Doing more should not mean another Paycheck Protection Program. That did not work for the travel industry. As the name implies, PPP was a loan designed to incentivize companies to protect employee pay by bringing workers back even if there was nothing to do. The more employees you retain, the more the loan gets forgiven.
That program would have made sense if the downturn was short and revenue drops marginal. But as the economic recovery continues to lag and travel revenue remains at record lows, the PPP loans may have done more harm than good.
A working stimulus plan needs to be different from the PPP in three ways. First, eligibility should be based on economic hardship. Companies proving their revenue dropped by more than 50 percent should be at the top of the list to receive loans. Second, the forgivable formula should be weighted more toward essential operational expenses — not solely payroll — to keep businesses afloat. And third, the non-forgivable amount of the loan needs a much longer term and deferment period. That way, as businesses rebound, they won’t be bogged down with an inordinate debt service line item.
A Real Plan That Garners Confidence
Why are we ignoring history? We have been here before. After 9/11, travelers had to be confident they could get on planes without them being hijacked or bombed. The response was purposeful. Yes, it was inconvenient to go to the airport two to three hours before your flight. It was not fun waiting in long TSA security lines. But travelers saw for themselves the additional screening. That gave them confidence to get back at it.
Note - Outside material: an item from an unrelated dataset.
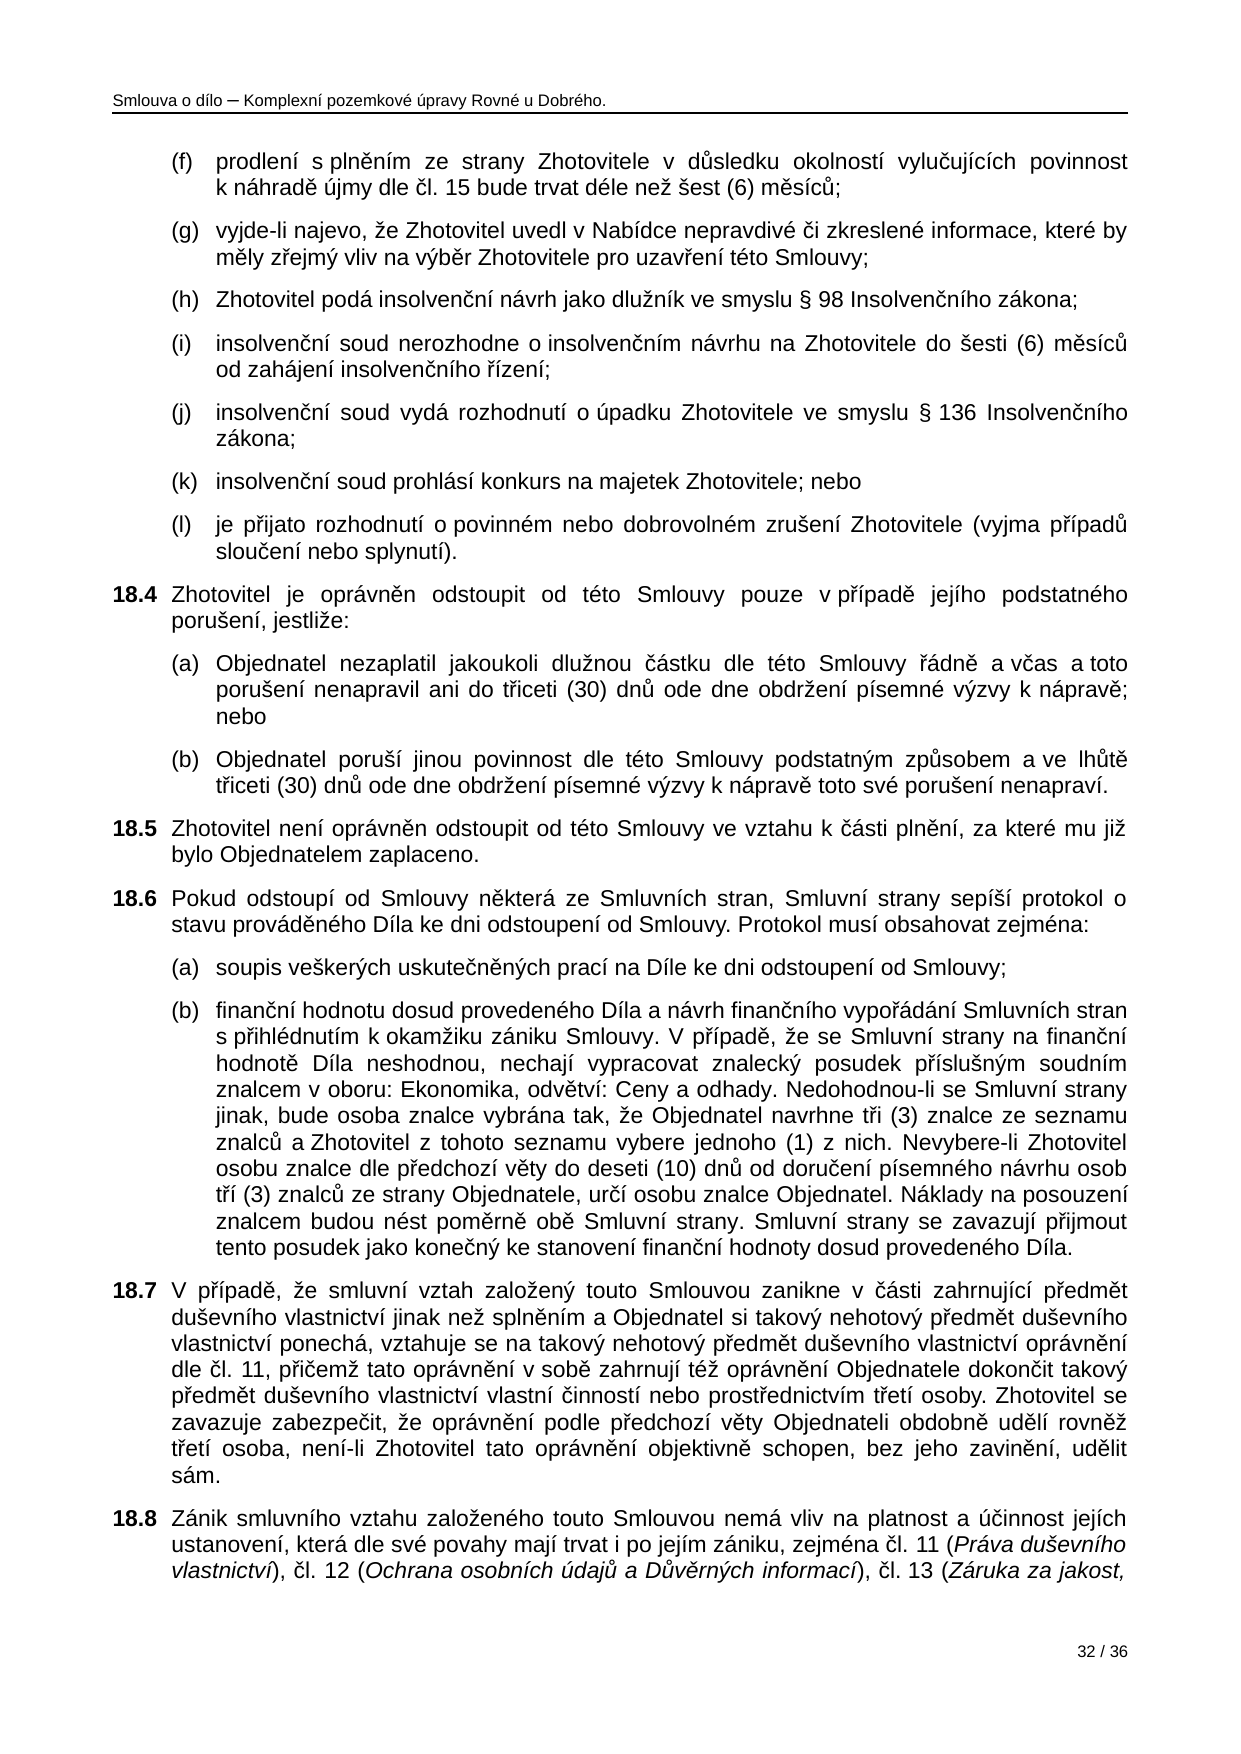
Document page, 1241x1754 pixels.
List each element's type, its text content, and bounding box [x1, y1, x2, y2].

text Objednatel poruší jinou povinnost dle této Smlouvy podstatným způsobem a ve lhůtě třiceti (30) dnů ode dne obdržení písemné výzvy k nápravě toto své porušení nenapraví. [171, 746, 1128, 798]
list finanční hodnotu dosud provedeného Díla a návrh finančního vypořádání Smluvních stran s přihlédnutím k okamžiku zániku Smlouvy. V případě, že se Smluvní strany na finanční hodnotě Díla neshodnou, nechají vypracovat znalecký posudek příslušným soudním znalcem v oboru: Ekonomika, odvětví: Ceny a odhady. Nedohodnou-li se Smluvní strany jinak, bude osoba znalce vybrána tak, že Objednatel navrhne tři (3) znalce ze seznamu znalců a Zhotovitel z tohoto seznamu vybere jednoho (1) z nich. Nevybere-li Zhotovitel osobu znalce dle předchozí věty do deseti (10) dnů od doručení písemného návrhu osob tří (3) znalců ze strany Objednatele, určí osobu znalce Objednatel. Náklady na posouzení znalcem budou nést poměrně obě Smluvní strany. Smluvní strany se zavazují přijmout tento posudek jako konečný ke stanovení finanční hodnoty dosud provedeného Díla. [171, 997, 1128, 1260]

There also was a spirit of community back then. Flags flew outside homes and people genuinely wanted to play their part to get the economy rolling again. It was a well-choreographed, team effort. Everyone was aligned and working toward a common goal.
In contrast, the response to Covid-19 is utter chaos. There is no plan to get travel started again. Instead, it is every state, airport and airline for itself. How will we gain travelers’ confidence when every entity that should work together is operating independently?
If the United States is not going to lead us out of this, then someone needs to step up. It could be another country that sets the example or maybe an effort among multiple countries. Leaders need to assemble, collaborate, negotiate and ultimately come up with a game plan that most of us can support.
Masks, temperature checks and cleaning standards are steps in the right direction, but the entire travel chain needs to be onboard with consistent protocols. If one airline only requires masks and another requires temperature checks, travelers won’t be confident in the safety of the aviation system. There are rumblings that TSA finally will take the lead on temperature checks and major airlines sound supportive.
Those are the things we can control while we hope for a little bit of luck. Pharmaceutical companies are working around the clock to come up with medications and vaccines. This is a wild card in the equation. Good news on this front would have a huge impact on the recovery.
But we obviously cannot wait around. Travel companies are resilient. We will survive. A working stimulus and a cohesive plan will make these next few months a little easier.